Sabtu 28 Feb 2026 03:45 WIB

Analisis Program MBG: Berdampak Ekonomi Daerah dan Pendidikan

Di Sampang, program MBG menyerap kurang lebih 5.400 tenaga kerja.

Siswa menyantap makan bergizi gratis di Sekolah Madrasah Ibtidaiyah Negeri Medan, Sumatera Utara, Rabu (14/1/2026).
Foto: ANTARA FOTO/Yudi Manar
Siswa menyantap makan bergizi gratis di Sekolah Madrasah Ibtidaiyah Negeri Medan, Sumatera Utara, Rabu (14/1/2026).

REPUBLIKA.CO.ID, JAKARTA -- Direktorat Jenderal Politik dan Pemerintahan Umum Kementerian Dalam Negeri (Polpum Kemendagri) menyampaikan hasil monitoring isu program Makan Bergizi Gratis (MBG) di ruang publik. Berdasarkan pemantauan media dan dinamika percakapan masyarakat, program tersebut menunjukkan dampak nyata terhadap ekonomi daerah dan lingkungan pendidikan.

Hasil monitoring Ditjen Polpum mencatat, percakapan terkait MBG berkembang dinamis, khususnya di media sosial. Sejumlah isu insidental sempat menjadi sorotan, namun pada saat yang sama muncul pula pemberitaan dan respons publik yang menyoroti manfaat program terhadap perputaran ekonomi lokal serta keterlibatan UMKM di daerah.

Baca Juga

"Data implementasi di beberapa wilayah memperlihatkan dampak ekonomi yang signifikan. Di Kabupaten Sampang, Jawa Timur, pelaksanaan MBG mendorong perputaran dana sekitar Rp 2,8 miliar per hari serta menyerap kurang lebih 5.400 tenaga kerja," tulis Ditjen Polpun di Jakarta dalam keterangannya, Jumat (27/2/2026).

"Sementara di Kabupaten Serang, Banten, UMKM lokal terlibat aktif dalam rantai pasok bahan pangan.
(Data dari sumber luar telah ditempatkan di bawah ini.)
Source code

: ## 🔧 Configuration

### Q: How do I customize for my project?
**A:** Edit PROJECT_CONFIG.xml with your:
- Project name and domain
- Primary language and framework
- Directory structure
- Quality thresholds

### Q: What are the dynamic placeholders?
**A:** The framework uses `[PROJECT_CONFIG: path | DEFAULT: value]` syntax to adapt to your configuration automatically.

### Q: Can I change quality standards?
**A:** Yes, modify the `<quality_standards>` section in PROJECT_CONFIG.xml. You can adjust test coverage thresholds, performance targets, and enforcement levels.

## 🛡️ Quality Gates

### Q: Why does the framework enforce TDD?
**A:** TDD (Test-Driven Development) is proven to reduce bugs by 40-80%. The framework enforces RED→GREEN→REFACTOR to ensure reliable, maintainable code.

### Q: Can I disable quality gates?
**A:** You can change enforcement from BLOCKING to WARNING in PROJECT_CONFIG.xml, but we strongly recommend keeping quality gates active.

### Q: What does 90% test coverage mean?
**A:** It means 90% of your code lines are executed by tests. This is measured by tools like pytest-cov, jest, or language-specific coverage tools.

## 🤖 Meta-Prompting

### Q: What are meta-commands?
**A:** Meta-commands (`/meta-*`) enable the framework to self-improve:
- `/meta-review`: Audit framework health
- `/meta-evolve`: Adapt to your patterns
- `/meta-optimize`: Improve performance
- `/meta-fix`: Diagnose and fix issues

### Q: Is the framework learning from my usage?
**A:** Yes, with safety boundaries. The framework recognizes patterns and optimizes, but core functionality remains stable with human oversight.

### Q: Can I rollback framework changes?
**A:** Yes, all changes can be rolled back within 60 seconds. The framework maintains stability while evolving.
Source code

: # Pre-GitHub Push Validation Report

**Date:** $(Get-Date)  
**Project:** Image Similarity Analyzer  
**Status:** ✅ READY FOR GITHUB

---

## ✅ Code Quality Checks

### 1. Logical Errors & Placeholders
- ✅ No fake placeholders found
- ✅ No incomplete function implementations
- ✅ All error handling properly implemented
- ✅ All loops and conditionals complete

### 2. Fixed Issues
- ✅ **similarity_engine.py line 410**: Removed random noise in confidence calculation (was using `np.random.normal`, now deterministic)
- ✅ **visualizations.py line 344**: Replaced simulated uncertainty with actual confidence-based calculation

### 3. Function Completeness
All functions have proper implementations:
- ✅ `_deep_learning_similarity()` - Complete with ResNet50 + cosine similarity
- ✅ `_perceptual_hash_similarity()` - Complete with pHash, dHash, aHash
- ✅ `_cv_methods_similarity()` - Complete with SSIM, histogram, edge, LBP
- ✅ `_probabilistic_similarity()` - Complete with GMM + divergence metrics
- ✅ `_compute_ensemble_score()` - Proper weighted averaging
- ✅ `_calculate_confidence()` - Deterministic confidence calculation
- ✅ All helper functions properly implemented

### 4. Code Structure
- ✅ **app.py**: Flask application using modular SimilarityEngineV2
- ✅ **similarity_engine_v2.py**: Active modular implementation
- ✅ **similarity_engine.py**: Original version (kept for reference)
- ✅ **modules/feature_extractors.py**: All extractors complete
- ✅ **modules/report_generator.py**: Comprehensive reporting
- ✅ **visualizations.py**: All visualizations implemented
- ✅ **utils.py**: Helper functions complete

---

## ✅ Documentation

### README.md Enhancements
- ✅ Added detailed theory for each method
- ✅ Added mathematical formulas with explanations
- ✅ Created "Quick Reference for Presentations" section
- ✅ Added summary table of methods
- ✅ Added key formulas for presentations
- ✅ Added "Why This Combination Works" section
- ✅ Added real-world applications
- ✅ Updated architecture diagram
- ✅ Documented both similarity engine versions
Kondisi ini menunjukkan bahwa program turut berkontribusi dalam penguatan ekonomi masyarakat," ucap Ditjen Polpum.

Selain aspek ekonomi, monitoring juga mencatat respons positif dari lingkungan pendidikan. Pemenuhan kebutuhan gizi siswa dinilai mendukung peningkatan fokus dan kesiapan belajar, sehingga proses pembelajaran berjalan lebih kondusif. Hal itu menjadi indikator, MBG memiliki dimensi strategis dalam mendukung kualitas sumber daya manusia.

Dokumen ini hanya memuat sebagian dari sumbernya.